Back to Alaska Long Trail, keep Alaska Traverse on hold

In August 2023, the Alaska Long Trail Coalition switched the name of the Alaska Long Trail project to the Alaska Traverse. However, the Coalition has since learned that the project would benefit from keeping its old name, which has been used over the past three years. The trail has an opportunity to be designated as a National Scenic Trail, and keeping the old name will greatly increase chances of success of this designation.


With the help of Senator Murkowski (THANK YOU!), the Congress recently directed the Bureau of Land Management (BLM) to conduct the National Scenic Trail feasibility study for the “Alaska Long Trail,” and this language is now part of the National Scenic Trails Act. This means that the BLM will have to refer to the project under that name for the duration of the study, which can take three or more years (average is seven).


After considering the implications of keeping two names for the same project over the next three or more years, it has become clear that this situation would create confusion and possibly pushback, jeopardizing not only the success of the National Scenic Trail feasibility study but also other funding opportunities (state capital budget, federal appropriations, etc). Alaska Trails and partners want to maximize the success of the feasibility study and minimize the confusion about the name of the project, and that’s why the project name is going back to the Alaska Long Trail. At the end of the feasibility study, there will be an opportunity to work with the BLM on a different name for the project, and that would be the time to suggest the change to the Alaska Traverse or another option. 

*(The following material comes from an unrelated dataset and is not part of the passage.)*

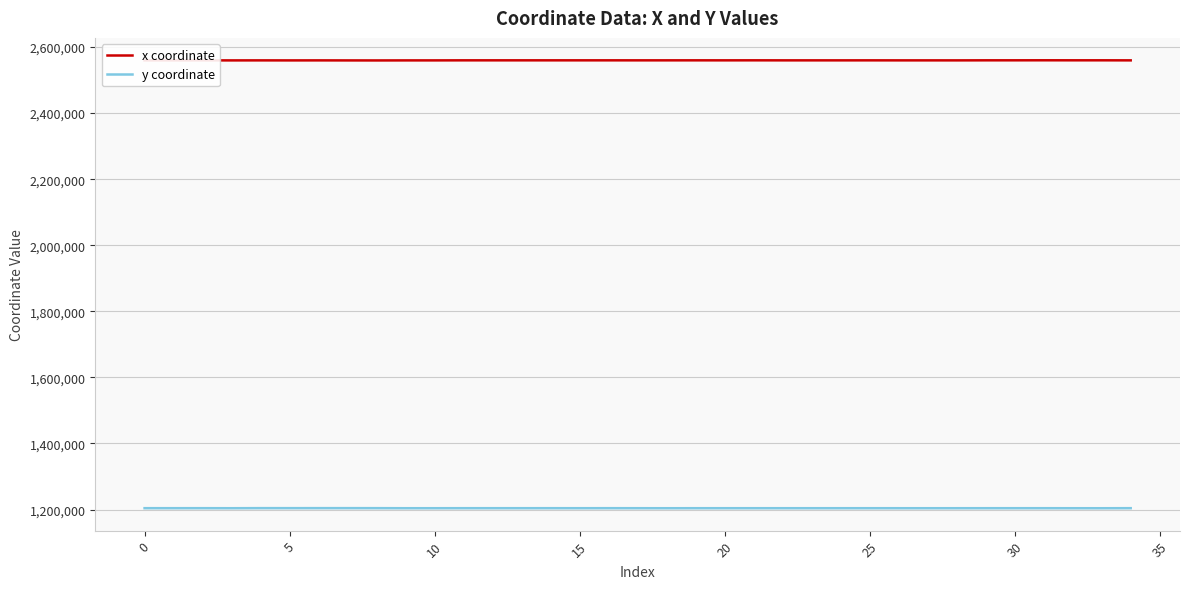

True or false: x coordinate and y coordinate intersect in this chart.

False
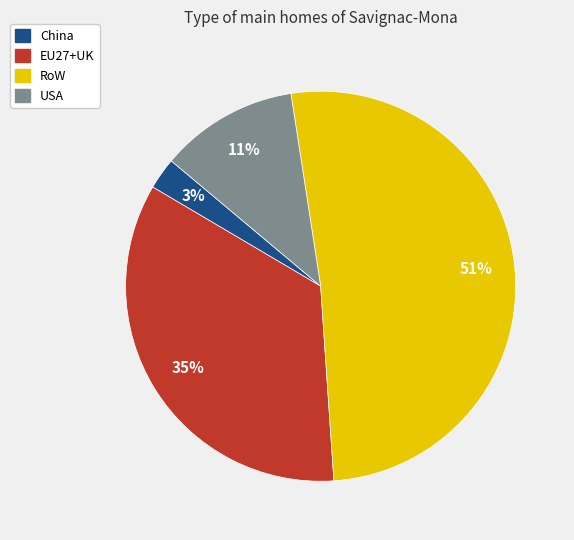

To the nearest percent, what portion does EU27+UK represent?

35%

The National Scenic Trail (NST) system comprises 11 long trails around the country, including the Appalachian Trail and Pacific Crest Trail. The NST designation opens doors to more federal funding in the future and will be critical to the development of the Alaskan long trail. The designation would also bring more nationwide recognition, leading to increased visitation and business to communities along the route. The NST designation does not set restrictions to specific trail use (motorized can be included), and decisions on the trail use are left with land managers such as municipalities, boroughs, and state and federal agencies.